- Born: Lodowick Brodie Cobb Allison March 17, 1948 Dallas, Texas, U.S.
- Died: September 1, 2020 (aged 72) Roscoe, New York, U.S.
- Education: University of Texas at Austin
- Occupations: Publisher, author
- Years active: 1974–2020
- Organization: People Newspapers
- Notable work: D Magazine
- Spouse: Christine Peterson ​(m. 1983)​
- Children: 4

= Wick Allison =

American magazine publisher (1948–2020)

Lodowick Brodie Cobb "Wick" Allison (March 17, 1948 – September 1, 2020) was an American magazine publisher and author. He was the owner of D Magazine, a monthly magazine covering Dallas–Fort Worth, which he co-founded in 1974. He was also the principal owner of People Newspapers, which he purchased in 2003. He served as president of the non-profit American Ideas Institute, publisher of The American Conservative.

==Personal life==
Allison was born in Dallas, Texas, on March 17, 1948. He was a sixth-generation Texan. He graduated from the University of Texas at Austin in 1971. He served as editor of the student humor magazine The Texas Ranger and earned a degree in American Studies. Upon graduation, he served in the White House on the President's Commission on Campus Unrest and subsequently joined the United States Army. He attended the Cox School of Business at Southern Methodist University, where he developed his business plan for D Magazine before dropping out.

Allison married Christine Peterson in 1983. Together, they had four daughters: Gillea, Maisie, Chrissie, and Loddie. Chrissie was born with Down syndrome; although doctors warned that she would need to be institutionalized, Allison and his wife insisted on taking her home.

Allison died on the night of September 1, 2020, at his home in Craigie Clair, in the Catskill Mountains. He was 72, and suffered from bladder cancer for more than a decade before his death.

==Career==

===Magazine publishing===
Allison co-founded D Magazine – a monthly magazine covering Dallas – in 1974, with backing from Dallas investor Ray Lee Hunt.
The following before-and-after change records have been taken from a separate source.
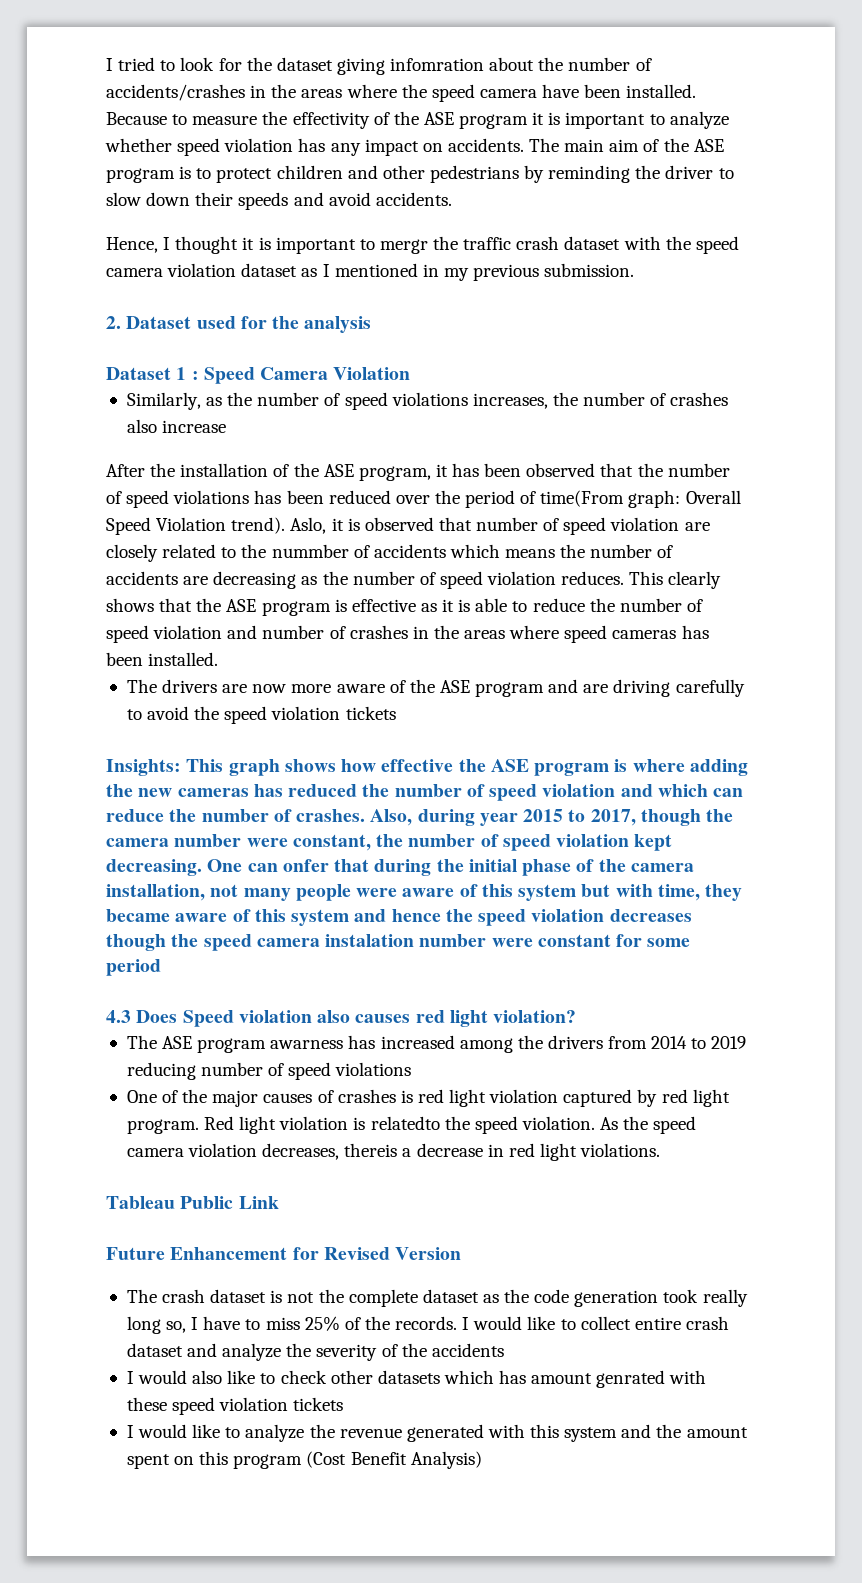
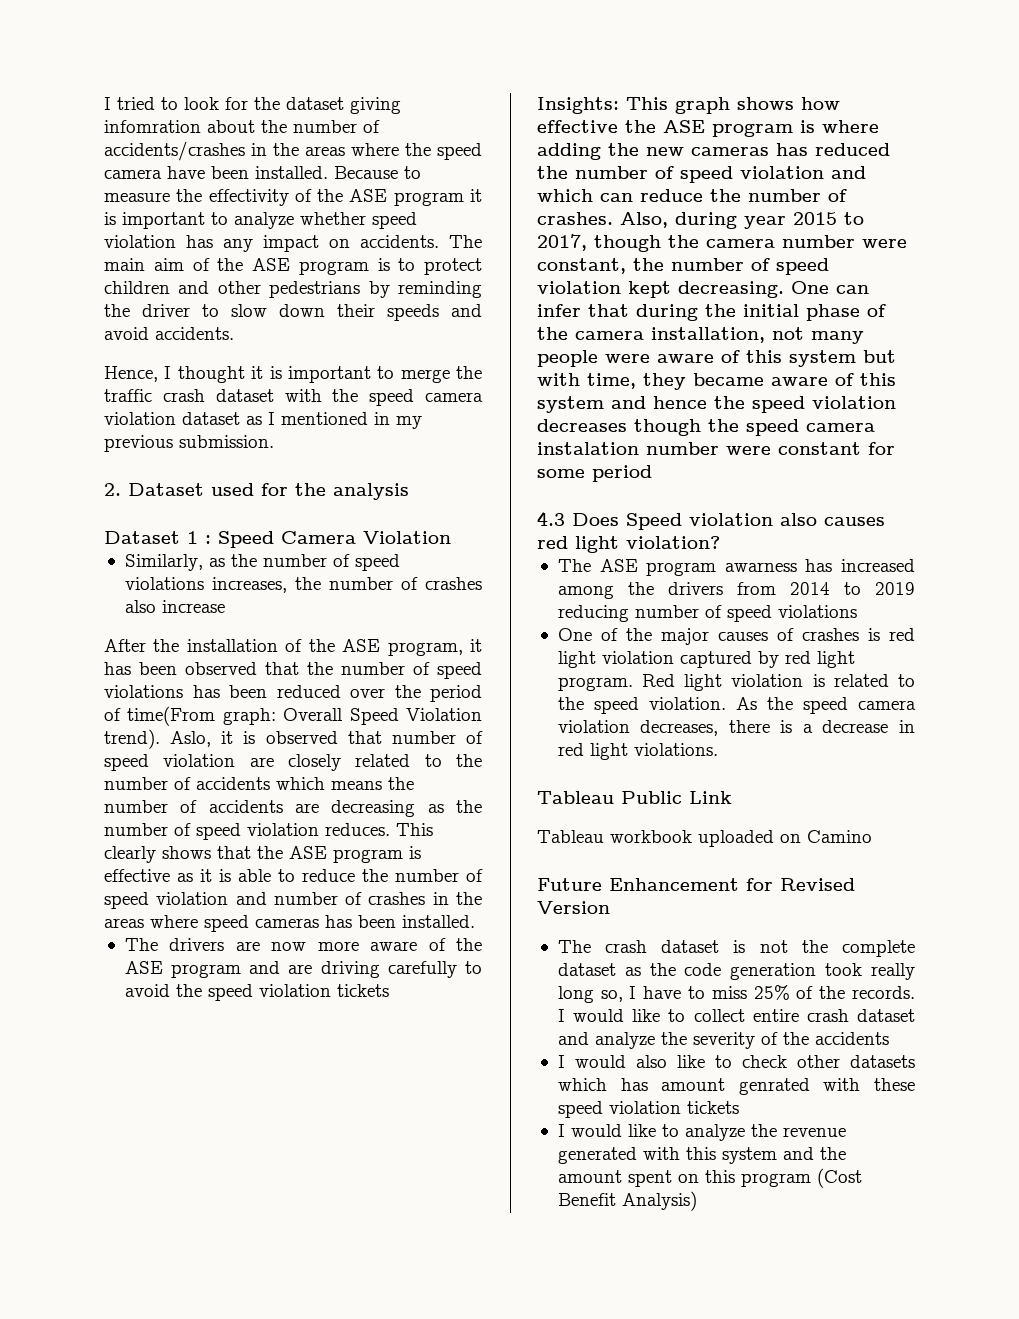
[379,239,428,254] mergr -> [400,369,450,383] merge
[271,544,349,558] nummber -> [104,777,168,790] number
[282,859,329,872] onfer -> [537,304,581,317] infer
[370,1116,440,1130] relatedto -> [833,674,915,687] related to
[344,1143,398,1157] thereis -> [728,720,793,733] there is
(279, 1202) none -> [537,830,872,847] // Tableau workbook uploaded on Camino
He and a group of investors purchased Sport Magazine in 1981, which they subsequently sold three years later. He proceeded to found and publish Art & Antiques in 1984. A year later, Allison was asked by William F. Buckley Jr. to join the board of directors of the National Review, and went on to become its publisher in 1988, succeeding William A. Rusher. In 1981 or 1982 Allison sold his company Allison Publications, publisher of Art & Antiques. He resigned as publisher of National Review in 1993. Two years later, he and investor Harlan Crow repurchased D Magazine, and in 2001, Allison bought out Crow to become the magazine company's sole owner. Allison edited a new edition of The Bible To Be Read As Living Literature, published by Simon & Schuster in 1993. He was also the author of That's In The Bible? (Random House, 2009) and co-author of Condemned To Repeat It (Viking Penguin, 1998).

In February 2013, Allison launched D: The Broadcast, a two-hour daily morning talk show, on local Dallas independent station KTXD, but the magazine ended its affiliation with the show in August of the same year.

==Political views==
In September 2008, he published an article in D Magazine entitled "A Conservative For Obama", in which he endorsed then Senator Barack Obama for president.
In May 2011, he recanted the endorsement citing "serial disillusionment" with the two major US political parties. However, in September 2012, Allison told The Daily Beast, "I will probably vote for Obama, unless I have a Gary Johnson-inspiration in the voting booth. (My vote in Texas is wasted anyway) ... Romney is the opposite of conservative, with a plan that is fiscally reckless and a foreign policy that is unnecessarily militant. Obama has done about the best that could have been done, considering the united GOP opposition in Congress. My questions about Obamacare and my disappointment that we are not already out of Afghanistan are not enough to make me embrace a candidacy that even George W. Bush would have been repelled by—and, having had time to reflect on his own record, perhaps is."